Who Should Actually Use This

Enterprise engineering teams dealing with complex codebases and security requirements. If you're running Claude Code at the Enterprise tier, there's no reason not to try it — it's included in your subscription, and the setup is minimal.

Open-source project maintainers. Anthropic has explicitly carved out expedited access for OSS maintainers, presumably because the Firefox results made it clear that this category of user gets outsized value. If you're maintaining a widely-used open-source library, especially one that handles user input or network requests, this is worth a serious look.

Security teams at organizations with regulated requirements. The audit trail for dismissed findings, the CSV export, the Jira webhook — these are features that make a security team's life easier when they're writing reports for compliance purposes.

Who should probably wait: individual developers on Team or Max plans (access isn't available yet), and teams at small companies without dedicated security resources.
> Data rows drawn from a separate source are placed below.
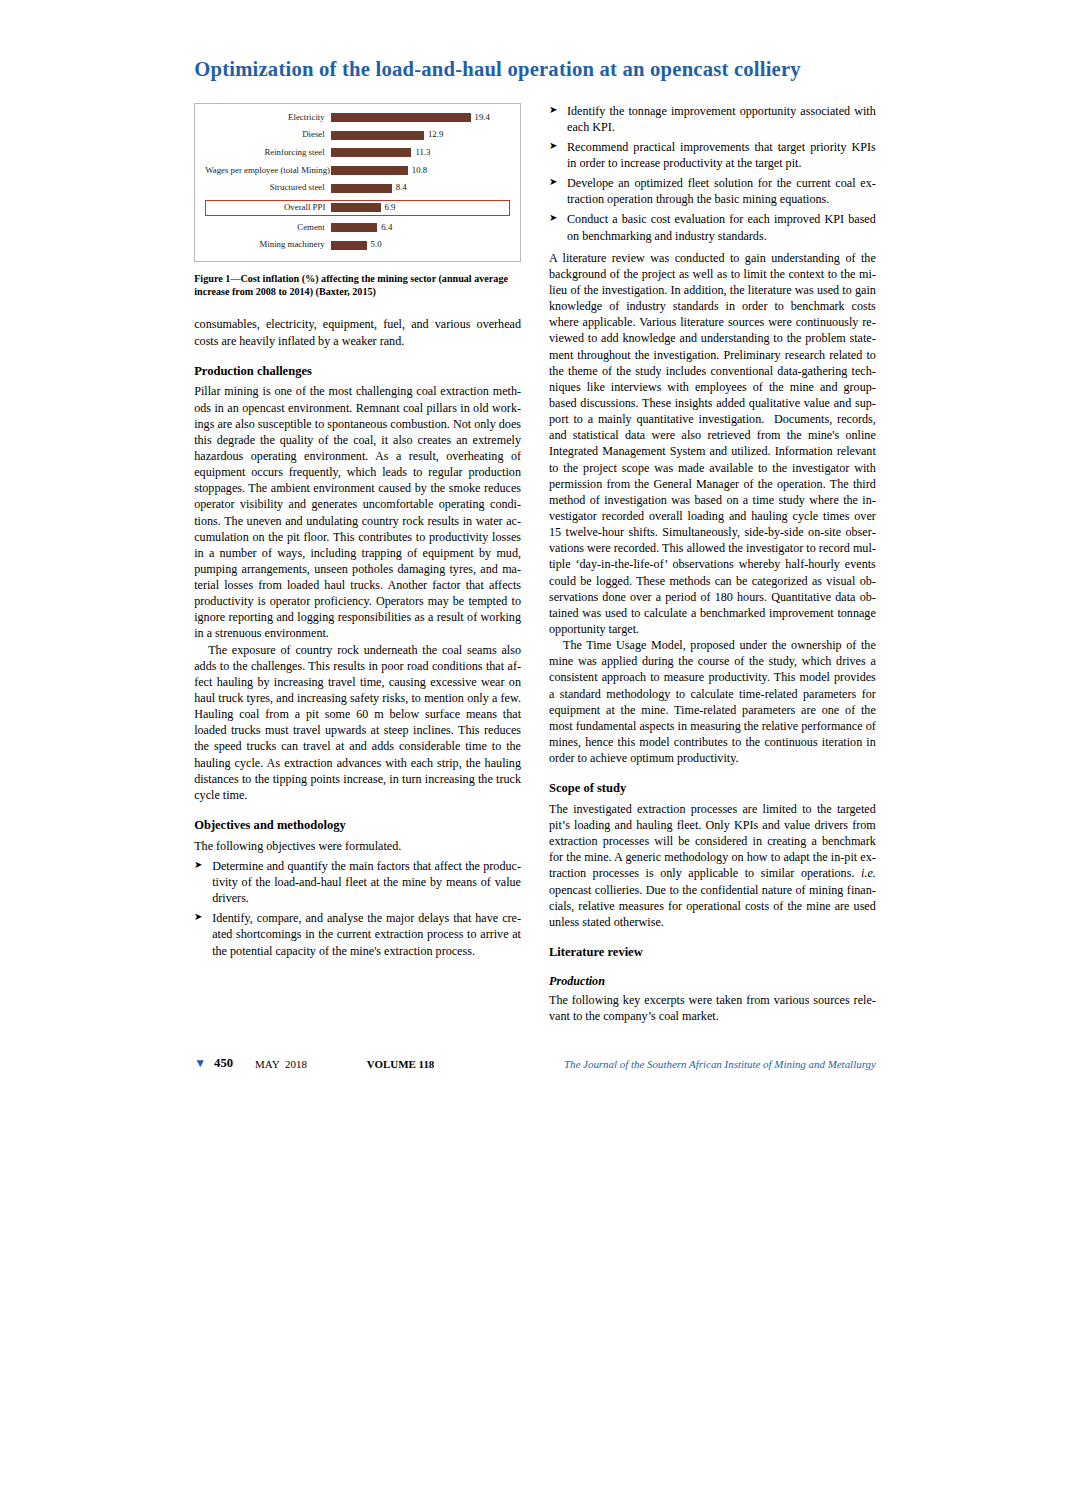Optimization of the load-and-haul operation at an opencast colliery
Electricity
19.4
Diesel
12.9
Reinforcing steel
11.3
Wages per employee (total Mining)
10.8
Structured steel
8.4
Overall PPI
6.9
Cement
6.4
Mining machinery
5.0
Figure 1—Cost inflation (%) affecting the mining sector (annual average increase from 2008 to 2014) (Baxter, 2015)
consumables, electricity, equipment, fuel, and various overhead costs are heavily inflated by a weaker rand.
Production challenges
Pillar mining is one of the most challenging coal extraction methods in an opencast environment. Remnant coal pillars in old workings are also susceptible to spontaneous combustion. Not only does this degrade the quality of the coal, it also creates an extremely hazardous operating environment. As a result, overheating of equipment occurs frequently, which leads to regular production stoppages. The ambient environment caused by the smoke reduces operator visibility and generates uncomfortable operating conditions. The uneven and undulating country rock results in water accumulation on the pit floor. This contributes to productivity losses in a number of ways, including trapping of equipment by mud, pumping arrangements, unseen potholes damaging tyres, and material losses from loaded haul trucks. Another factor that affects productivity is operator proficiency. Operators may be tempted to ignore reporting and logging responsibilities as a result of working in a strenuous environment.
The exposure of country rock underneath the coal seams also adds to the challenges. This results in poor road conditions that affect hauling by increasing travel time, causing excessive wear on haul truck tyres, and increasing safety risks, to mention only a few. Hauling coal from a pit some 60 m below surface means that loaded trucks must travel upwards at steep inclines. This reduces the speed trucks can travel at and adds considerable time to the hauling cycle. As extraction advances with each strip, the hauling distances to the tipping points increase, in turn increasing the truck cycle time.
Objectives and methodology
The following objectives were formulated.
Determine and quantify the main factors that affect the productivity of the load-and-haul fleet at the mine by means of value drivers.
Identify, compare, and analyse the major delays that have created shortcomings in the current extraction process to arrive at the potential capacity of the mine's extraction process.
Identify the tonnage improvement opportunity associated with each KPI.
Recommend practical improvements that target priority KPIs in order to increase productivity at the target pit.
Develope an optimized fleet solution for the current coal extraction operation through the basic mining equations.
Conduct a basic cost evaluation for each improved KPI based on benchmarking and industry standards.
A literature review was conducted to gain understanding of the background of the project as well as to limit the context to the milieu of the investigation. In addition, the literature was used to gain knowledge of industry standards in order to benchmark costs where applicable. Various literature sources were continuously reviewed to add knowledge and understanding to the problem statement throughout the investigation. Preliminary research related to the theme of the study includes conventional data-gathering techniques like interviews with employees of the mine and group-based discussions. These insights added qualitative value and support to a mainly quantitative investigation. Documents, records, and statistical data were also retrieved from the mine's online Integrated Management System and utilized. Information relevant to the project scope was made available to the investigator with permission from the General Manager of the operation. The third method of investigation was based on a time study where the investigator recorded overall loading and hauling cycle times over 15 twelve-hour shifts. Simultaneously, side-by-side on-site observations were recorded. This allowed the investigator to record multiple ‘day-in-the-life-of’ observations whereby half-hourly events could be logged. These methods can be categorized as visual observations done over a period of 180 hours. Quantitative data obtained was used to calculate a benchmarked improvement tonnage opportunity target.
The Time Usage Model, proposed under the ownership of the mine was applied during the course of the study, which drives a consistent approach to measure productivity. This model provides a standard methodology to calculate time-related parameters for equipment at the mine. Time-related parameters are one of the most fundamental aspects in measuring the relative performance of mines, hence this model contributes to the continuous iteration in order to achieve optimum productivity.
Scope of study
The investigated extraction processes are limited to the targeted pit’s loading and hauling fleet. Only KPIs and value drivers from extraction processes will be considered in creating a benchmark for the mine. A generic methodology on how to adapt the in-pit extraction processes is only applicable to similar operations. i.e. opencast collieries. Due to the confidential nature of mining financials, relative measures for operational costs of the mine are used unless stated otherwise.
Literature review
Production
The following key excerpts were taken from various sources relevant to the company’s coal market.
▼ 450 MAY 2018 VOLUME 118 The Journal of the Southern African Institute of Mining and Metallurgy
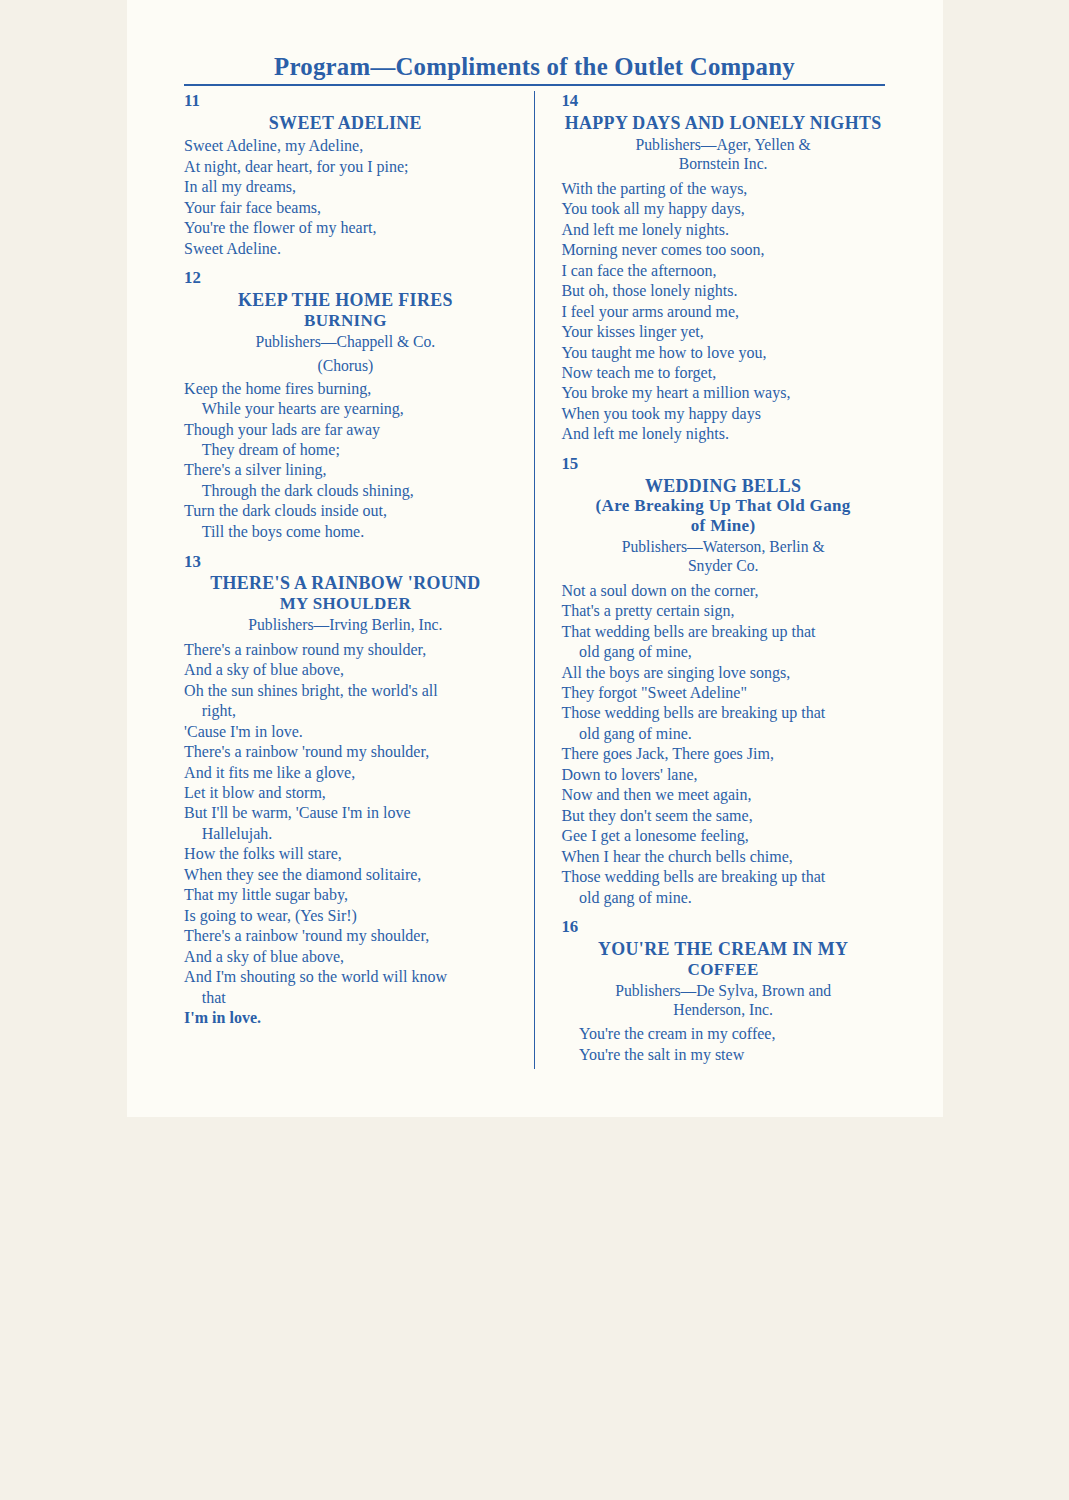Program—Compliments of the Outlet Company
11
SWEET ADELINE
Sweet Adeline, my Adeline,
At night, dear heart, for you I pine;
In all my dreams,
Your fair face beams,
You're the flower of my heart,
Sweet Adeline.
12
KEEP THE HOME FIRESBURNING
Publishers—Chappell & Co.
(Chorus)
Keep the home fires burning,
While your hearts are yearning,
Though your lads are far away
They dream of home;
There's a silver lining,
Through the dark clouds shining,
Turn the dark clouds inside out,
Till the boys come home.
13
THERE'S A RAINBOW 'ROUNDMY SHOULDER
Publishers—Irving Berlin, Inc.
There's a rainbow round my shoulder,
And a sky of blue above,
Oh the sun shines bright, the world's all
right,
'Cause I'm in love.
There's a rainbow 'round my shoulder,
And it fits me like a glove,
Let it blow and storm,
But I'll be warm, 'Cause I'm in love
Hallelujah.
How the folks will stare,
When they see the diamond solitaire,
That my little sugar baby,
Is going to wear, (Yes Sir!)
There's a rainbow 'round my shoulder,
And a sky of blue above,
And I'm shouting so the world will know
that
I'm in love.
14
HAPPY DAYS AND LONELY NIGHTS
Publishers—Ager, Yellen &
Bornstein Inc.
With the parting of the ways,
You took all my happy days,
And left me lonely nights.
Morning never comes too soon,
I can face the afternoon,
But oh, those lonely nights.
I feel your arms around me,
Your kisses linger yet,
You taught me how to love you,
Now teach me to forget,
You broke my heart a million ways,
When you took my happy days
And left me lonely nights.
15
WEDDING BELLS(Are Breaking Up That Old Gang
of Mine)
Publishers—Waterson, Berlin &
Snyder Co.
Not a soul down on the corner,
That's a pretty certain sign,
That wedding bells are breaking up that
old gang of mine,
All the boys are singing love songs,
They forgot "Sweet Adeline"
Those wedding bells are breaking up that
old gang of mine.
There goes Jack, There goes Jim,
Down to lovers' lane,
Now and then we meet again,
But they don't seem the same,
Gee I get a lonesome feeling,
When I hear the church bells chime,
Those wedding bells are breaking up that
old gang of mine.
16
YOU'RE THE CREAM IN MYCOFFEE
Publishers—De Sylva, Brown and
Henderson, Inc.
You're the cream in my coffee,
You're the salt in my stew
The tool is optimized for enterprise-scale repositories and produces findings that require security expertise to triage effectively. If you don't have someone who can evaluate a "medium confidence SSRF finding in your authentication middleware," the output might create more confusion than clarity.

It's also worth being clear about what Claude Security isn't. It's not running your application. It's not doing dynamic analysis or fuzzing. It's reasoning about static code. The class of vulnerabilities that only manifest at runtime — race conditions under specific load patterns, environment-dependent behavior — are out of scope.


The Bottom Line

Anthropic's been making credible, verifiable claims about what this tool finds. The preview results with Firefox and open-source repositories aren't marketing — those are documented findings that researchers have validated.

The public beta is still a beta. The tool is going to have false positives. The reasoning-based approach trades precision for coverage in ways that experienced security engineers will sometimes find frustrating. The access restrictions (Enterprise now, Team/Max coming) limit who can evaluate it firsthand.

But if you're already paying for Claude Enterprise, setting up a scan on your most critical repository costs you maybe 20 minutes. Given what the tool found in open-source code that had survived years of expert review, that's a reasonable trade.

The serious question isn't whether Claude Security is a useful tool. Based on the evidence, it clearly is. The question is whether it fits into your workflow at your team's scale. For most enterprise engineering orgs: yes. For indie developers and small teams: wait for broader availability and cleaner DX.